Anonymous wrote: You could try a doctor experienced in female pelvic pain like Rachel Rubin or Sarah Cigna. You could incorporate epsom salt baths at a low temperature. Epsom salt dulls the pain receptors. Pelvic floor physical therapy. Chiropractor trains in Webster. TCM. Acupuncture. Learn and practice meditation. Accepting the pain instead of fighting it and recognize that it’s temporary will take your body out of fight-flight-freeze. At this point you are probably hypersensitived to pain in the area and your nervous system is reading any signal as a fire alarm because it is so primed. Learn about pain science. There’s lots of things you have not tried yet.
Anonymous wrote:Anonymous wrote:
I would echo this. You don’t know if it will recur or not. The only thoughts I have are wondering if you have fibroids? And if you’ve ever seen a pelvic PT or prenatal chiropractor trained in Webster as there are all sorts of uterine ligaments and muscles and such that get strained during pregnancy.

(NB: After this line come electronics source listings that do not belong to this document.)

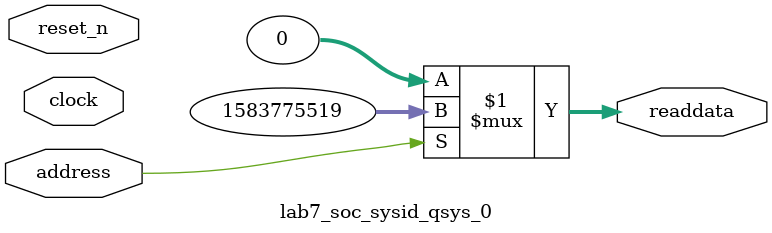
<source format=v>



// synthesis translate_off
`timescale 1ns / 1ps
// synthesis translate_on

// turn off superfluous verilog processor warnings 
// altera message_level Level1 
// altera message_off 10034 10035 10036 10037 10230 10240 10030 

module lab7_soc_sysid_qsys_0 (
               // inputs:
                address,
                clock,
                reset_n,

               // outputs:
                readdata
             )
;

  output  [ 31: 0] readdata;
  input            address;
  input            clock;
  input            reset_n;

  wire    [ 31: 0] readdata;
  //control_slave, which is an e_avalon_slave
  assign readdata = address ? 1583775519 : 0;

endmodule



</source>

Unfortunately, for some women being pregnant is just really painful. It’s a sacrifice only you can decide if you want to make. Personally, I prolapsed after my first birth and my second pregnancy was a nightmare of constipation, prolapse symptoms (my bladder is basically at the door of my vagina and pregnancy made the pressure so much worse), vomiting stomach acid from severe heartburn, not sleeping well due to obstructive sleep apnea, and horrible throbbing vulvar varicosities that were purple and swollen and caused me to have to wear a female version of a jock strap and constantly be icing my vulva. Oh and I had gestational diabetes, too. And previously I was pretty fit. I’m just petite, I am short, I have a short torso, and my family grows big babies.
It’s ok to stay with one child. It’s ok to have another, but you have to make peace that doing so may mean a return to your pain. There’s plenty you can do to attempt to treat it, but it may not do anything and you have to be ok with rolling the dice.
OP here, first time, one of the problems was that there was not plenty to do to treat the pain. The ER told me to stop taking Tylenol because I was taking it so frequently. My OB gave me an oxy prescription but it helped only a bit during the episodes and made me loopy the rest of the time. I can’t take NSAIDs due to another medical problem. Yoga, deep breathing, stretching, heat, cold, TENs device: all did squat. What else is there?
Anonymous wrote:
I would echo this. You don’t know if it will recur or not. The only thoughts I have are wondering if you have fibroids? And if you’ve ever seen a pelvic PT or prenatal chiropractor trained in Webster as there are all sorts of uterine ligaments and muscles and such that get strained during pregnancy.
Unfortunately, for some women being pregnant is just really painful. It’s a sacrifice only you can decide if you want to make. Personally, I prolapsed after my first birth and my second pregnancy was a nightmare of constipation, prolapse symptoms (my bladder is basically at the door of my vagina and pregnancy made the pressure so much worse), vomiting stomach acid from severe heartburn, not sleeping well due to obstructive sleep apnea, and horrible throbbing vulvar varicosities that were purple and swollen and caused me to have to wear a female version of a jock strap and constantly be icing my vulva. Oh and I had gestational diabetes, too. And previously I was pretty fit. I’m just petite, I am short, I have a short torso, and my family grows big babies.
It’s ok to stay with one child. It’s ok to have another, but you have to make peace that doing so may mean a return to your pain. There’s plenty you can do to attempt to treat it, but it may not do anything and you have to be ok with rolling the dice.
Anonymous wrote:You may never know. You don’t know if it will return. If you want another child, you just have to risk it. Everyone who gets pregnant risks all sorts of serious negative outcomes. It did resolve for you last time and you got a healthy baby. Only you can decide if another baby is worth the pain that you might endure.